Die Laufwettbewerbe haben für die Gastgeber mit einem Paukenschlag begonnen. Die Potsdamerin Antje Möldner verbesserte im ersten Vorlauf über 3000 Meter Hindernis in 9:21,73 Minuten ihren eigenen deutschen Rekord gleich um fast sechs Sekunden und erreichte als Zweite souverän den Endlauf.

«Das ist kaum zu glauben. Ich war so müde, weil ich heute schon um 06.15 aufstehen musste», meinte die schlanke Läuferin aus Geltow, die beim OSC Potsdam bei Beate Conrad trainiert.

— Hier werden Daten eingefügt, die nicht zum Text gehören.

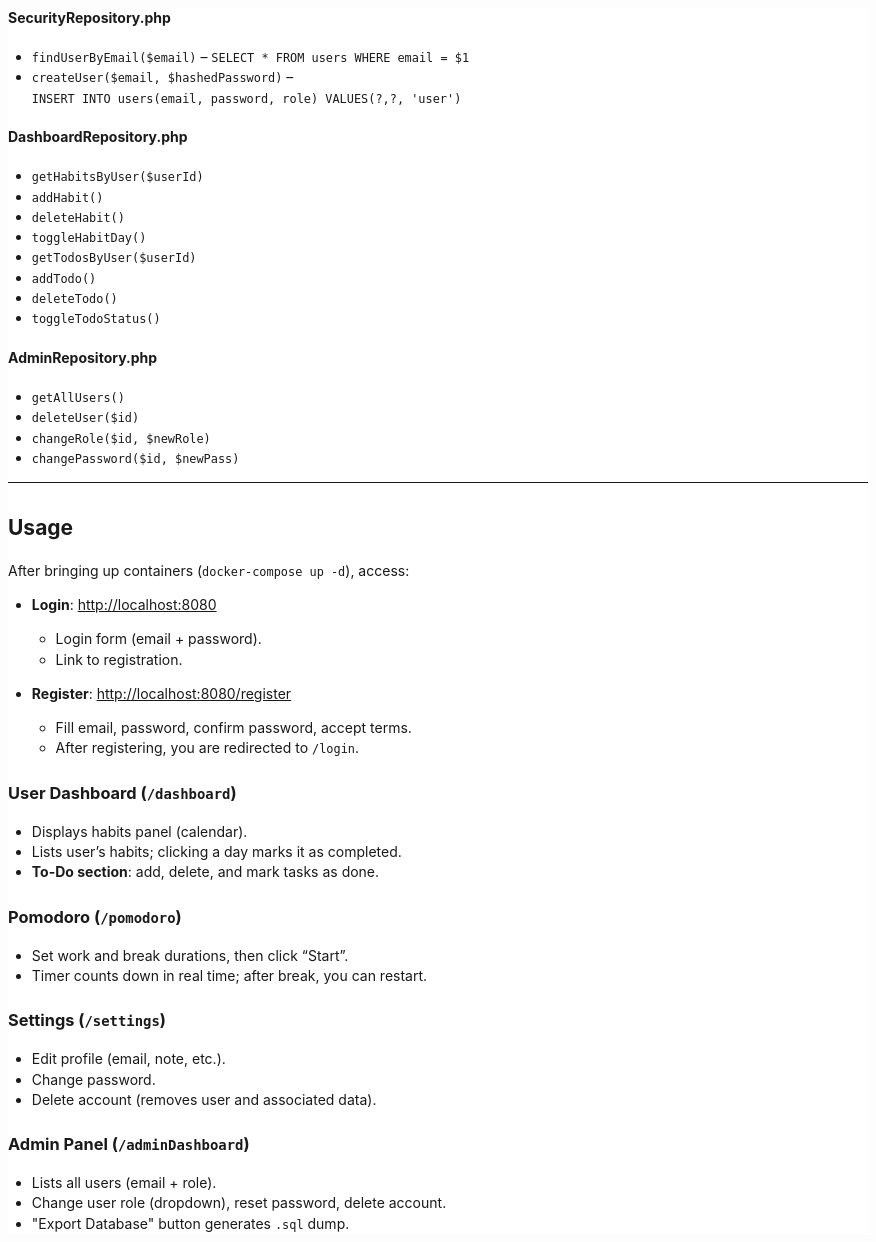 #### SecurityRepository.php
- `findUserByEmail($email)` – `SELECT * FROM users WHERE email = $1`
- `createUser($email, $hashedPassword)` –  
  `INSERT INTO users(email, password, role) VALUES(?,?, 'user')`

#### DashboardRepository.php
- `getHabitsByUser($userId)`  
- `addHabit()`  
- `deleteHabit()`  
- `toggleHabitDay()`  
- `getTodosByUser($userId)`  
- `addTodo()`  
- `deleteTodo()`  
- `toggleTodoStatus()`

#### AdminRepository.php
- `getAllUsers()`  
- `deleteUser($id)`  
- `changeRole($id, $newRole)`  
- `changePassword($id, $newPass)`

---

## Usage

After bringing up containers (`docker-compose up -d`), access:

- **Login**: [http://localhost:8080](http://localhost:8080)
  - Login form (email + password).
  - Link to registration.

- **Register**: [http://localhost:8080/register](http://localhost:8080/register)
  - Fill email, password, confirm password, accept terms.
  - After registering, you are redirected to `/login`.

### User Dashboard (`/dashboard`)
- Displays habits panel (calendar).
- Lists user’s habits; clicking a day marks it as completed.
- **To-Do section**: add, delete, and mark tasks as done.

### Pomodoro (`/pomodoro`)
- Set work and break durations, then click “Start”.
- Timer counts down in real time; after break, you can restart.

### Settings (`/settings`)
- Edit profile (email, note, etc.).
- Change password.
- Delete account (removes user and associated data).

### Admin Panel (`/adminDashboard`)
- Lists all users (email + role).
- Change user role (dropdown), reset password, delete account.
- "Export Database" button generates `.sql` dump.
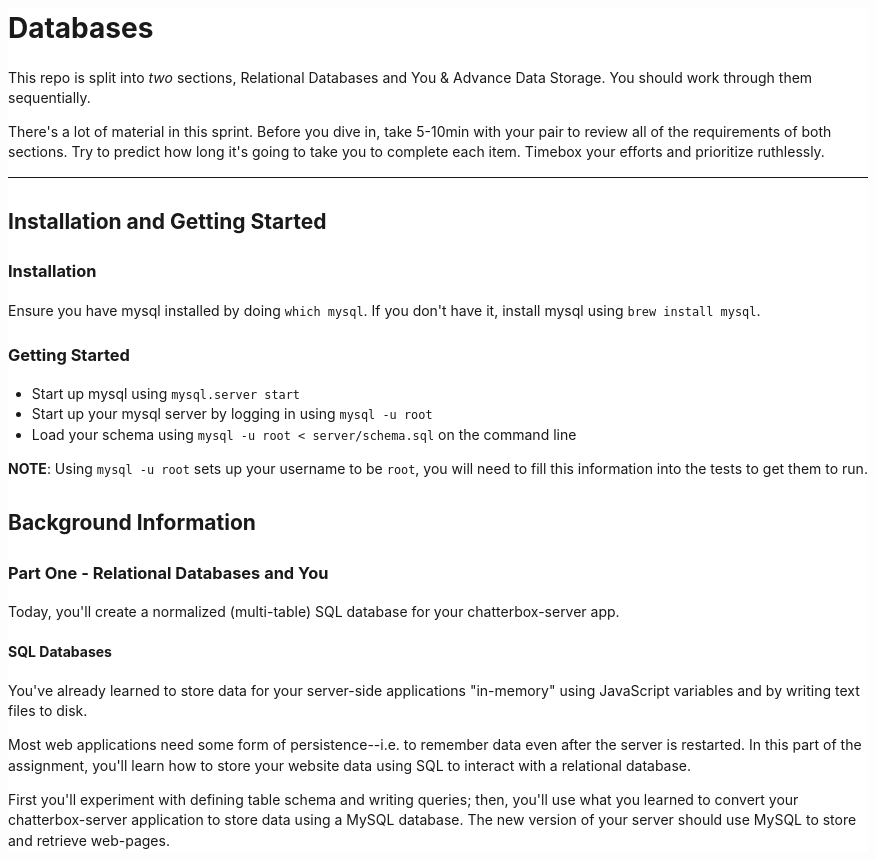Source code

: # Databases

This repo is split into _two_ sections, Relational Databases and You &
Advance Data Storage. You should work through them sequentially.

There's a lot of material in this sprint. Before you dive in, take 5-10min with your pair to review all of the requirements
of both sections.
Try to predict how long it's going to take you to complete each item. Timebox your efforts and prioritize ruthlessly.



---

## Installation and Getting Started

### Installation

Ensure you have mysql installed by doing `which mysql`. If you don't have it,
install mysql using `brew install mysql`.

### Getting Started

- Start up mysql using `mysql.server start`
- Start up your mysql server by logging in using `mysql -u root`
- Load your schema using `mysql -u root < server/schema.sql` on
  the command line

**NOTE**: Using `mysql -u root` sets up your username to be `root`,
you will need to fill this information into the tests to get them
to run.

## Background Information

### Part One - Relational Databases and You

Today, you'll create a normalized (multi-table) SQL database for your
chatterbox-server app.

#### SQL Databases

You've already learned to store data for your server-side applications
"in-memory" using JavaScript variables and by writing text files to disk.

Most web applications need some form of persistence--i.e. to remember data even
after the server is restarted. In this part of the assignment, you'll learn how
to store your website data using SQL to interact with a relational database.

First you'll experiment with defining table schema and writing queries; then,
you'll use what you learned to convert your chatterbox-server application to
store data using a MySQL database. The new version of your server should use
MySQL to store and retrieve web-pages.

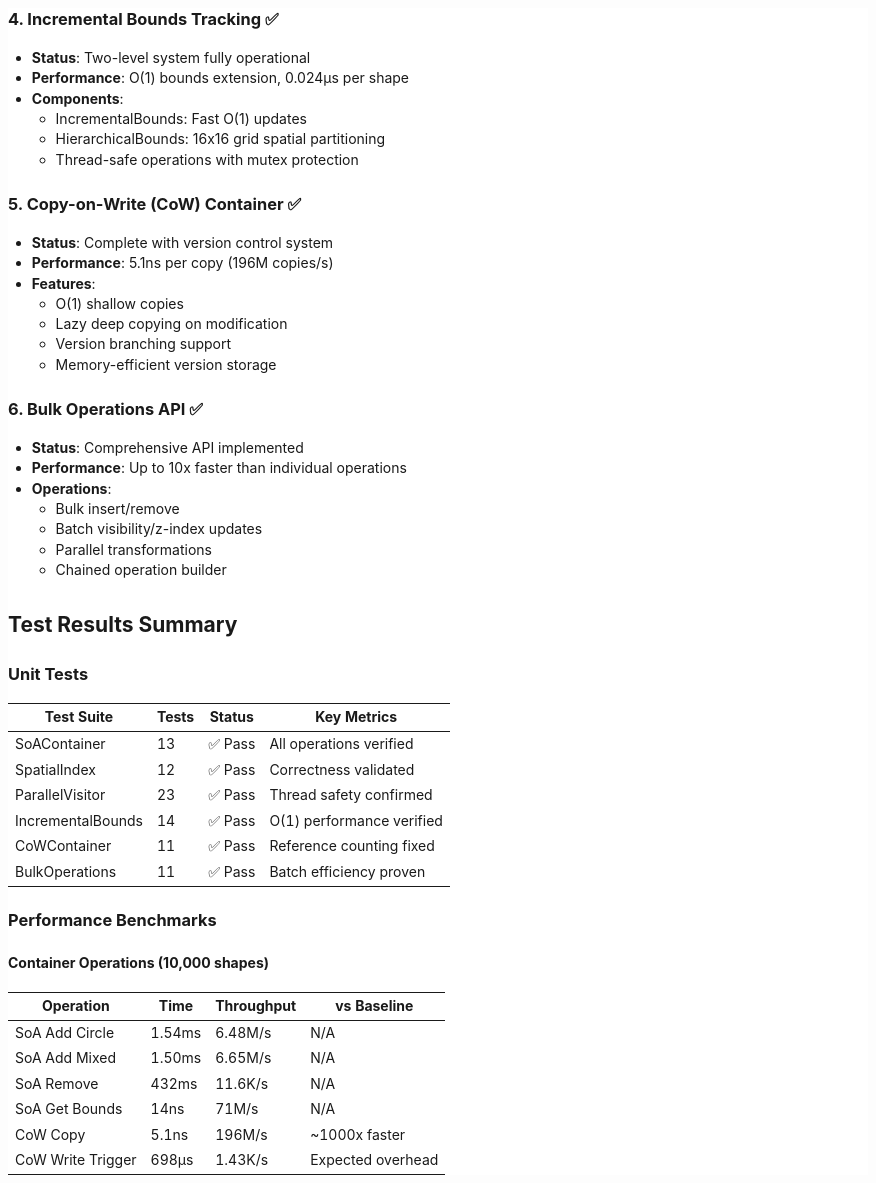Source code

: ### 4. Incremental Bounds Tracking ✅
- **Status**: Two-level system fully operational
- **Performance**: O(1) bounds extension, 0.024μs per shape
- **Components**:
  - IncrementalBounds: Fast O(1) updates
  - HierarchicalBounds: 16x16 grid spatial partitioning
  - Thread-safe operations with mutex protection

### 5. Copy-on-Write (CoW) Container ✅
- **Status**: Complete with version control system
- **Performance**: 5.1ns per copy (196M copies/s)
- **Features**:
  - O(1) shallow copies
  - Lazy deep copying on modification
  - Version branching support
  - Memory-efficient version storage

### 6. Bulk Operations API ✅
- **Status**: Comprehensive API implemented
- **Performance**: Up to 10x faster than individual operations
- **Operations**:
  - Bulk insert/remove
  - Batch visibility/z-index updates
  - Parallel transformations
  - Chained operation builder

## Test Results Summary

### Unit Tests
| Test Suite | Tests | Status | Key Metrics |
|------------|-------|--------|-------------|
| SoAContainer | 13 | ✅ Pass | All operations verified |
| SpatialIndex | 12 | ✅ Pass | Correctness validated |
| ParallelVisitor | 23 | ✅ Pass | Thread safety confirmed |
| IncrementalBounds | 14 | ✅ Pass | O(1) performance verified |
| CoWContainer | 11 | ✅ Pass | Reference counting fixed |
| BulkOperations | 11 | ✅ Pass | Batch efficiency proven |

### Performance Benchmarks

#### Container Operations (10,000 shapes)
| Operation | Time | Throughput | vs Baseline |
|-----------|------|------------|-------------|
| SoA Add Circle | 1.54ms | 6.48M/s | N/A |
| SoA Add Mixed | 1.50ms | 6.65M/s | N/A |
| SoA Remove | 432ms | 11.6K/s | N/A |
| SoA Get Bounds | 14ns | 71M/s | N/A |
| CoW Copy | 5.1ns | 196M/s | ~1000x faster |
| CoW Write Trigger | 698μs | 1.43K/s | Expected overhead |
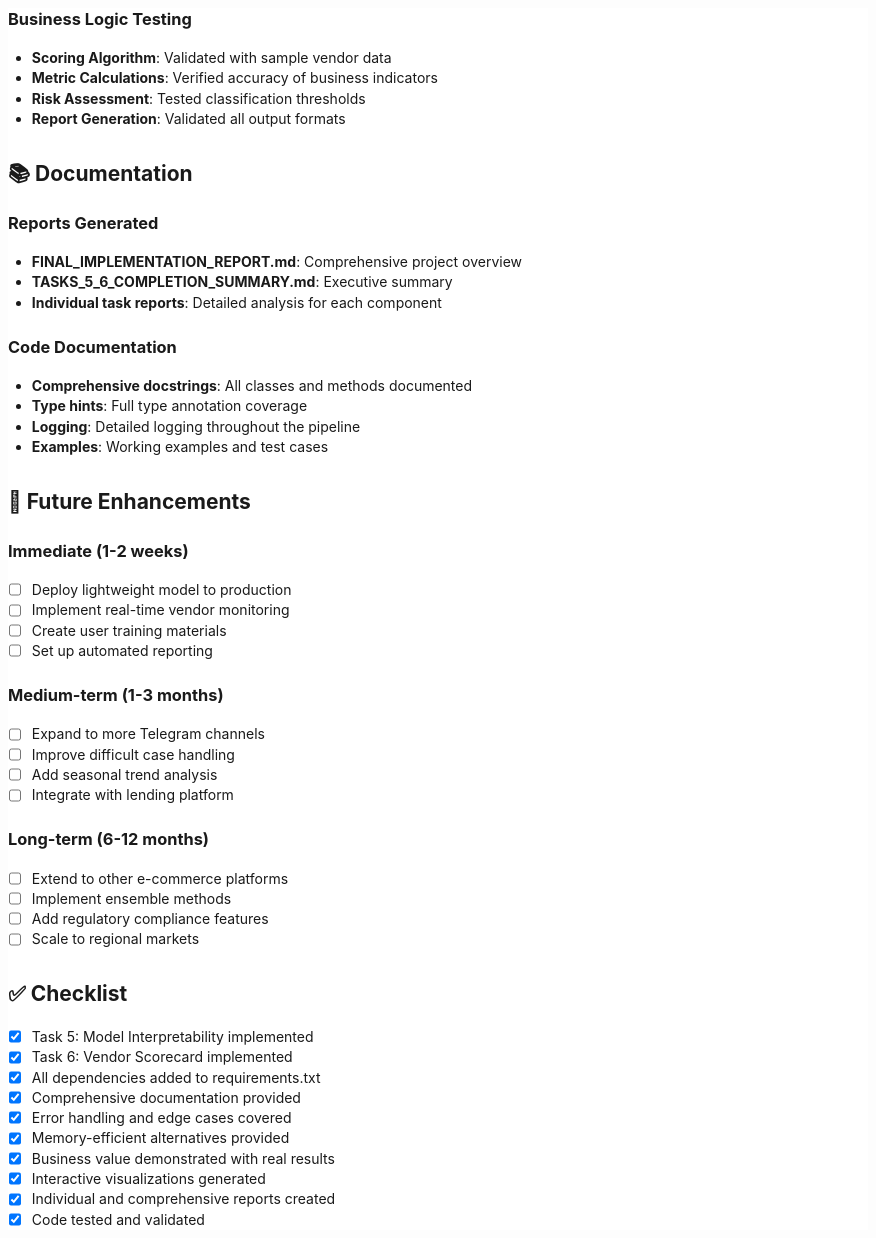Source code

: ### Business Logic Testing
- **Scoring Algorithm**: Validated with sample vendor data
- **Metric Calculations**: Verified accuracy of business indicators
- **Risk Assessment**: Tested classification thresholds
- **Report Generation**: Validated all output formats

## 📚 Documentation

### Reports Generated
- **FINAL_IMPLEMENTATION_REPORT.md**: Comprehensive project overview
- **TASKS_5_6_COMPLETION_SUMMARY.md**: Executive summary
- **Individual task reports**: Detailed analysis for each component

### Code Documentation
- **Comprehensive docstrings**: All classes and methods documented
- **Type hints**: Full type annotation coverage
- **Logging**: Detailed logging throughout the pipeline
- **Examples**: Working examples and test cases

## 🔄 Future Enhancements

### Immediate (1-2 weeks)
- [ ] Deploy lightweight model to production
- [ ] Implement real-time vendor monitoring
- [ ] Create user training materials
- [ ] Set up automated reporting

### Medium-term (1-3 months)
- [ ] Expand to more Telegram channels
- [ ] Improve difficult case handling
- [ ] Add seasonal trend analysis
- [ ] Integrate with lending platform

### Long-term (6-12 months)
- [ ] Extend to other e-commerce platforms
- [ ] Implement ensemble methods
- [ ] Add regulatory compliance features
- [ ] Scale to regional markets

## ✅ Checklist

- [x] Task 5: Model Interpretability implemented
- [x] Task 6: Vendor Scorecard implemented
- [x] All dependencies added to requirements.txt
- [x] Comprehensive documentation provided
- [x] Error handling and edge cases covered
- [x] Memory-efficient alternatives provided
- [x] Business value demonstrated with real results
- [x] Interactive visualizations generated
- [x] Individual and comprehensive reports created
- [x] Code tested and validated
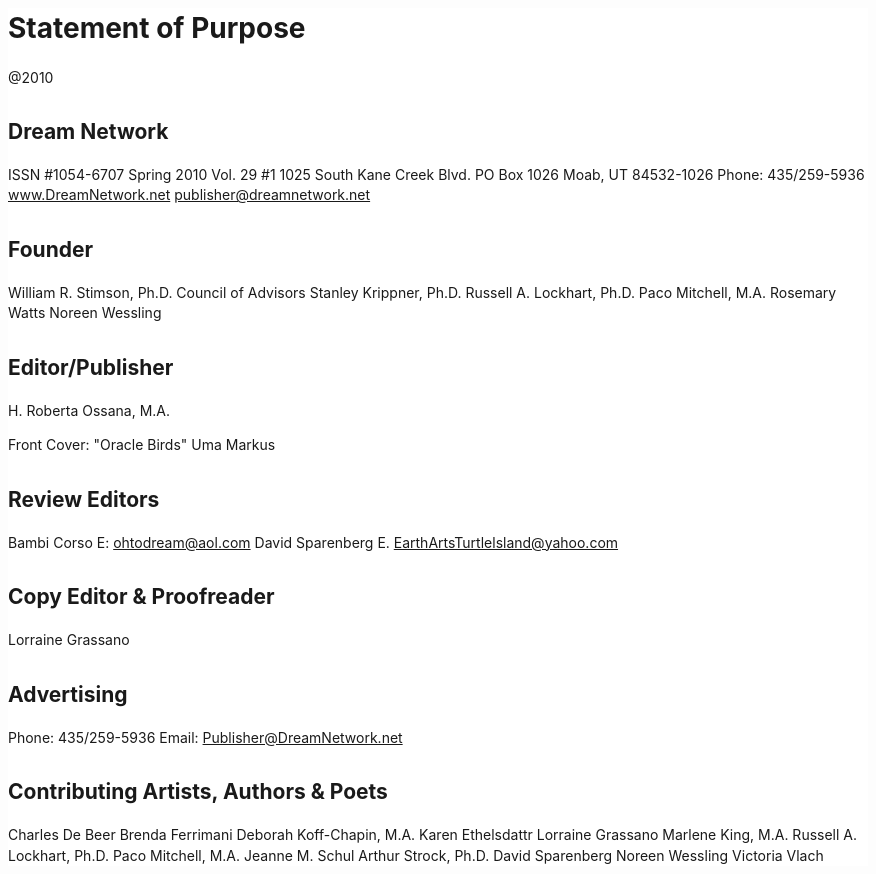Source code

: 
# Statement of Purpose 

@2010

## Dream Network

ISSN \#1054-6707
Spring 2010 Vol. 29 \#1
1025 South Kane Creek Blvd. PO Box 1026
Moab, UT 84532-1026
Phone: 435/259-5936
www.DreamNetwork.net publisher@dreamnetwork.net

## Founder

William R. Stimson, Ph.D.
Council of Advisors
Stanley Krippner, Ph.D.
Russell A. Lockhart, Ph.D.
Paco Mitchell, M.A.
Rosemary Watts
Noreen Wessling

## Editor/Publisher

H. Roberta Ossana, M.A.

Front Cover: "Oracle Birds" Uma Markus

## Review Editors

Bambi Corso E: ohtodream@aol.com David Sparenberg E. EarthArtsTurtlelsland@yahoo.com

## Copy Editor \& Proofreader

Lorraine Grassano

## Advertising

Phone: 435/259-5936
Email: Publisher@DreamNetwork.net

## Contributing Artists, Authors \& Poets

Charles De Beer Brenda Ferrimani
Deborah Koff-Chapin, M.A.
Karen Ethelsdattr
Lorraine Grassano Marlene King, M.A.
Russell A. Lockhart, Ph.D.
Paco Mitchell, M.A.
Jeanne M. Schul
Arthur Strock, Ph.D.
David Sparenberg
Noreen Wessling
Victoria Vlach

Nach einem verhaltenen Auftakt drehte die deutsche Rekordhalterin in der Schlussrunde auf, überholte unter dem Jubel von rund 10 000 Zuschauern im Olympiastadion noch drei Konkurrentinnen. «Von Taktik war nicht viel zu sehen: Am Anfang wollte ich eigentlich weiter vorn sein, aber irgendwann habe ich meine Stiefel gezogen und meinen Lauf gefunden», kommentierte sie den besten Lauf ihrer Karriere.
Die deutschen Siebenkämpferinnen sind dagegen mäßig gestartet. Mit 13,62 Sekunden über 100 Meter Hürden lief die Leverkusenerin Jennifer Oeser die neuntschnellste Zeit unter 29 Starterinnen. Die Europameisterschafts-Dritte Lilli Schwarzkopf (Paderborn) landete mit 13,80 Sekunden auf Platz 18 und WM-Debütantin Julia Mächtig (Neubrandenburg) musste sich nach 14,40 Sekunden mit Rang 25 zufriedengeben.